Get Moshi
security

Security and sync

Biometric checks, iCloud settings sync, optional credential sync, Keychain storage, and practical safety boundaries.

updated 1 week ago23 min readpage 22 / 23

Moshi stores connection metadata, credentials, and preferences through different paths so you can choose the right balance of convenience and security.

Credential storage

Connection passwords, private keys, key passphrases, and fingerprints are stored separately from the saved connection list. On iOS, Moshi uses secure storage for connection credentials.

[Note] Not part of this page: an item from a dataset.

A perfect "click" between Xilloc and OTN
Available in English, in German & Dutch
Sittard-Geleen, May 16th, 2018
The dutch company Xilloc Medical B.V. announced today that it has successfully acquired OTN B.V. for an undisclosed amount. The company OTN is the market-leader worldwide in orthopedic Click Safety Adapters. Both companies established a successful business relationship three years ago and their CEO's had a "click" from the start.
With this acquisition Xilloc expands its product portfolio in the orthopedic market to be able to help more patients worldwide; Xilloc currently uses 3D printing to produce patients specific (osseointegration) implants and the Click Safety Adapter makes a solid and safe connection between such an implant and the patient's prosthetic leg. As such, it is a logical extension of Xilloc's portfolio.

Deleting a connection clears its related credential entries.

Biometric checks

Two biometric preferences are available:

  • Biometric for keys: require Face ID or Touch ID before using saved key material by default.
  • Biometric on resume: require a biometric check when returning to Moshi.

Use both if your device is shared or your SSH keys can reach sensitive hosts.

iCloud sync

Moshi can sync settings through iCloud when enabled. Credential sync is a separate toggle and is disabled unless iCloud sync is enabled.

Use settings sync for convenience across devices. Think carefully before enabling credential sync on devices you do not fully control.

Private key handling

When importing a key, prefer a dedicated key for Moshi instead of reusing your main laptop key. Generated Ed25519 keys are a good default.

If you copy a private key out of Moshi, iOS requires biometric confirmation first. Avoid leaving private keys in clipboard history, shared notes, or cloud drives.

moshi-hook secrets

On macOS, moshi-hook pair stores host secrets in Keychain by default. On Linux, and on macOS when --store file is selected, secrets are stored in a file with restrictive permissions.

Use file-backed storage for headless machines where Keychain is unavailable, but protect the host account like any other machine with API credentials.

Practical safety checklist

  • Use a unique SSH key for Moshi.
  • Add the public key only to hosts where mobile access is intended.
  • Keep iOS device passcode and biometrics enabled.
  • Disable credential sync unless you need it.
  • Remove old saved connections when a host is retired.
  • Rotate moshi-hook pairing by pairing again if a host is compromised.